The Global Aquaculture Alliance (GAA) and IFFO, the Marine Ingredients Organisation, recently released a new report on Southeast Asian trawl fisheries (link to PDF here). These fisheries supply seafood for human consumption (80 percent by volume according to the report) and also are used to produce fish meal and oil used in aquaculture feeds. While some environmental and social problems in these fisheries have come to light in recent years, there remains a great shortage of data. This report provides some of the best information available, and was written with the goal of spurring improvement efforts.
Since 2011, SFP has been working with industry stakeholders through a Supply Chain Roundtable (SR) focused on European reduction fisheries, and in 2015 convened another SR for similar fisheries in Latin America. And good progress has been made. According to our 2018 data, 90 percent of these fisheries are reasonably well-managed, and 80 percent are engaged in sustainability efforts (through certification and FIPs).

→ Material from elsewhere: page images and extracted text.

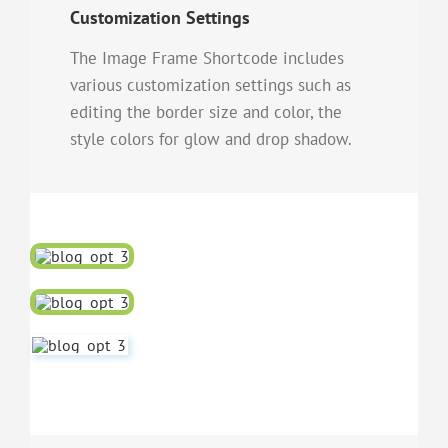
Customization Settings
The Image Frame Shortcode includes
various customization settings such as
editing the border size and color, the
style colors for glow and drop shadow.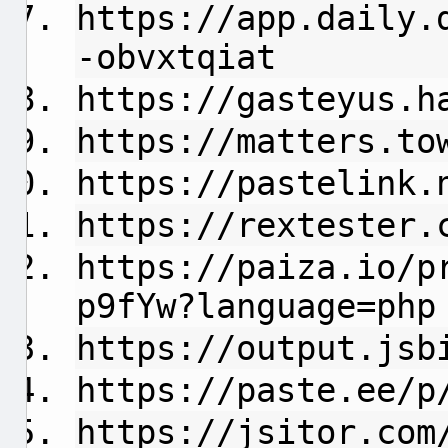
https://app.daily.
-obvxtqiat
https://gasteyus.h
https://matters.to
https://pastelink.
https://rextester.
https://paiza.io/p
p9fYw?language=php
https://output.jsb
https://paste.ee/p
https://jsitor.com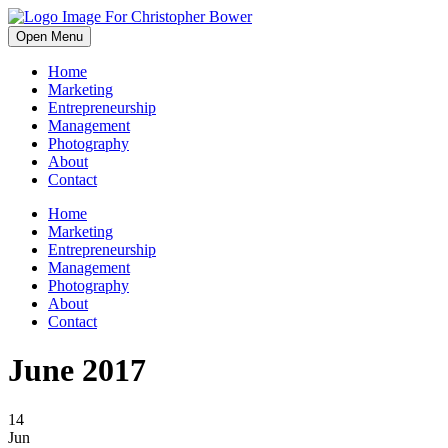
Open Menu
Home
Marketing
Entrepreneurship
Management
Photography
About
Contact
Home
Marketing
Entrepreneurship
Management
Photography
About
Contact
June 2017
14
Jun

This new fishmeal report, focused on Thailand and Vietnam, tracks the decline in fisheries health starting in the 1960s and highlights some of the critical challenges facing these fisheries today. This includes poor management, weak enforcement, inadequate science, inappropriate fishing gear, and overfishing. A 2017 report published by Greenpeace identified similar challenges in China.

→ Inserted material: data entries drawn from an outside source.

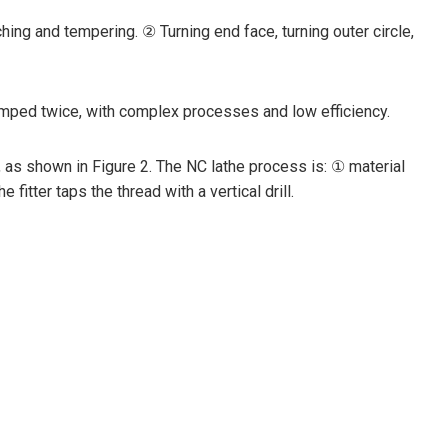
ing and tempering. ② Turning end face, turning outer circle,
lamped twice, with complex processes and low efficiency.
 as shown in Figure 2. The NC lathe process is: ① material
tter taps the thread with a vertical drill.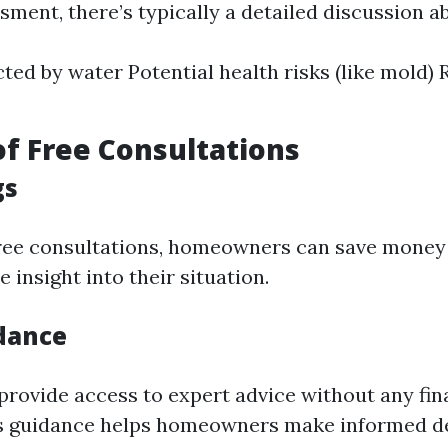
sment, there’s typically a detailed discussion ab
cted by water Potential health risks (like mol
of Free Consultations
gs
free consultations, homeowners can save money
e insight into their situation.
dance
provide access to expert advice without any fin
is guidance helps homeowners make informed d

These fisheries are complex, as fishers will take dozens or more species in a single haul. With adequate science and oversight, these fisheries could be highly efficient. However, in addition to the challenges outlined above, we also lack broad consensus on the best ways to manage tropical multispecies, multi-gear fisheries.
As daunting as it seems to find ways to fix the problems, there are reasons for hope. Two leading aquaculture certifications, the Global Aquaculture Association’s Best Aquaculture Practices (BAP) program and the Aquaculture Stewardship Council’s (ASC) program, both have requirements that feed used on certified farms must contain raw materials sourced from responsible or sustainable fisheries. They also both recognize FIPs as part of their responsible sourcing requirements. In the fall of 2018, the IFFO Responsible Supply (RS) Improvers Program launched a multispecies pilot to test new criteria developed specifically to assess multispecies fisheries.
SFP continues to engage industry to support improvements, and we are cautiously optimistic that we will see several positive developments in 2019. In 2018, we relaunched our Asian Reduction Fisheries SR, which now counts several large feed manufacturers as members. We are working to engage these and other companies both directly and through the Seafood Task Force. One new FIP is already being tracked on FishSource, and we will likely see a handful more by the end of the year. The government of Thailand cleared its EU yellow card by addressing key management issues, and has publicly committed to enhancing the sustainability of Thai fisheries. In early 2019, we launched two projects with Duncan Leadbitter (project lead for this new report): one to develop a strategy for the Indonesian fishmeal and feed sector, including identifying priority FIPs, and a second working with the FAO to help develop practical tools for managing multispecies, multi-gear fisheries. While the challenge of fixing these fisheries is large, we have begun taking key steps in the right direction.